Extracted information.
=== Begin Enclosure ===
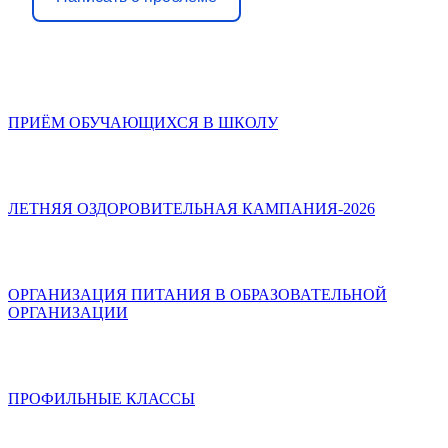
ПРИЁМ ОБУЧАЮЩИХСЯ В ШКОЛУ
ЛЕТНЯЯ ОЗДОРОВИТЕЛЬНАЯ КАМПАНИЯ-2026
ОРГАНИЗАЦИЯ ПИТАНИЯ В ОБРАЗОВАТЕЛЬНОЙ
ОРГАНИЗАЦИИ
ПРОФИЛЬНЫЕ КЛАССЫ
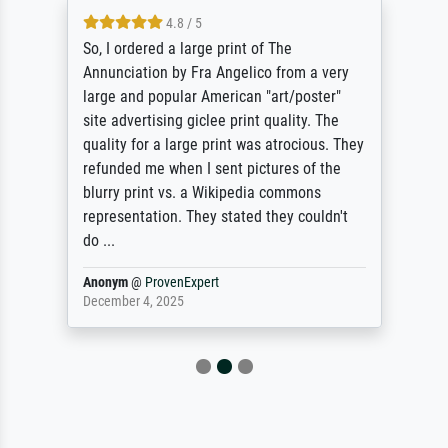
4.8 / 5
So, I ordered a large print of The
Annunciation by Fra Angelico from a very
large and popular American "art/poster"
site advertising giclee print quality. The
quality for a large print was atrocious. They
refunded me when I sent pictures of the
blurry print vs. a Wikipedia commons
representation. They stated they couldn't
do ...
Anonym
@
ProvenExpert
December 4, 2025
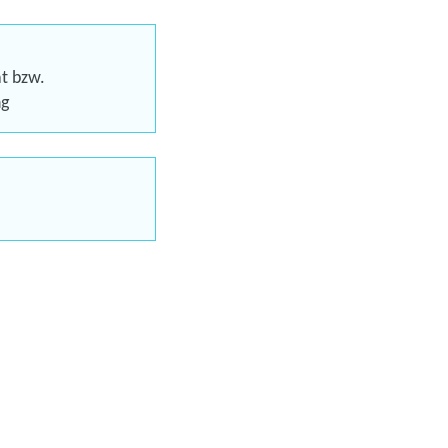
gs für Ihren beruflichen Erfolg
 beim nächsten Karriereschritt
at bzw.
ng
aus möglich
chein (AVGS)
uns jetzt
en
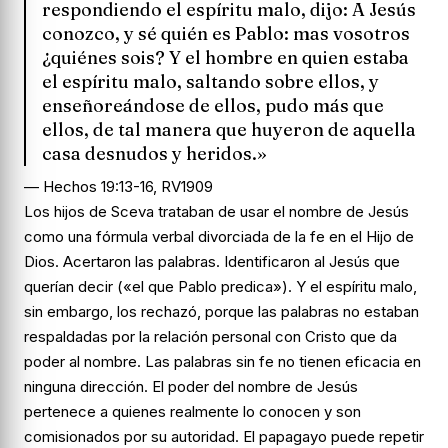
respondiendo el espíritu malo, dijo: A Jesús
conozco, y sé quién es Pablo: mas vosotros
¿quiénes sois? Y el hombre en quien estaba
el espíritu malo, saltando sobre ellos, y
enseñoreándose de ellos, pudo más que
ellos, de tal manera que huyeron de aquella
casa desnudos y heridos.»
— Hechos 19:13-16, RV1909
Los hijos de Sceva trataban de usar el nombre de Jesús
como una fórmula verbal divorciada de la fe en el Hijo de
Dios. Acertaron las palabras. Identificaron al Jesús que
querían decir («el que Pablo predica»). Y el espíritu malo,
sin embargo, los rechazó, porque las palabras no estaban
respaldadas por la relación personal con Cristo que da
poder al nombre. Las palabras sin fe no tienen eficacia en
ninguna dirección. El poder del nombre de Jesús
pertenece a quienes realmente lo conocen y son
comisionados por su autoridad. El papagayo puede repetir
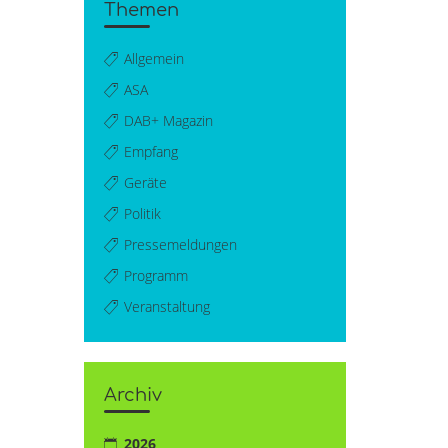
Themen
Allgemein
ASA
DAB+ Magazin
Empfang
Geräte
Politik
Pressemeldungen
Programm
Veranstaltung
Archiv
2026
=== End Enclosure ===
Action item.
Can you retype the text from every entry above, character for character, leaving the pictures out of your answer?

Response for this exercise.
ПРИЁМ ОБУЧАЮЩИХСЯ В ШКОЛУ
ЛЕТНЯЯ ОЗДОРОВИТЕЛЬНАЯ КАМПАНИЯ-2026
ОРГАНИЗАЦИЯ ПИТАНИЯ В ОБРАЗОВАТЕЛЬНОЙ
ОРГАНИЗАЦИИ
ПРОФИЛЬНЫЕ КЛАССЫ
4.8 / 5
So, I ordered a large print of The
Annunciation by Fra Angelico from a very
large and popular American "art/poster"
site advertising giclee print quality. The
quality for a large print was atrocious. They
refunded me when I sent pictures of the
blurry print vs. a Wikipedia commons
representation. They stated they couldn't
do ...
Anonym
@
ProvenExpert
December 4, 2025
gs für Ihren beruflichen Erfolg
 beim nächsten Karriereschritt
at bzw.
ng
aus möglich
chein (AVGS)
uns jetzt
en
respondiendo el espíritu malo, dijo: A Jesús
conozco, y sé quién es Pablo: mas vosotros
¿quiénes sois? Y el hombre en quien estaba
el espíritu malo, saltando sobre ellos, y
enseñoreándose de ellos, pudo más que
ellos, de tal manera que huyeron de aquella
casa desnudos y heridos.»
— Hechos 19:13-16, RV1909
Los hijos de Sceva trataban de usar el nombre de Jesús
como una fórmula verbal divorciada de la fe en el Hijo de
Dios. Acertaron las palabras. Identificaron al Jesús que
querían decir («el que Pablo predica»). Y el espíritu malo,
sin embargo, los rechazó, porque las palabras no estaban
respaldadas por la relación personal con Cristo que da
poder al nombre. Las palabras sin fe no tienen eficacia en
ninguna dirección. El poder del nombre de Jesús
pertenece a quienes realmente lo conocen y son
comisionados por su autoridad. El papagayo puede repetir
Themen
Allgemein
ASA
DAB+ Magazin
Empfang
Geräte
Politik
Pressemeldungen
Programm
Veranstaltung
Archiv
2026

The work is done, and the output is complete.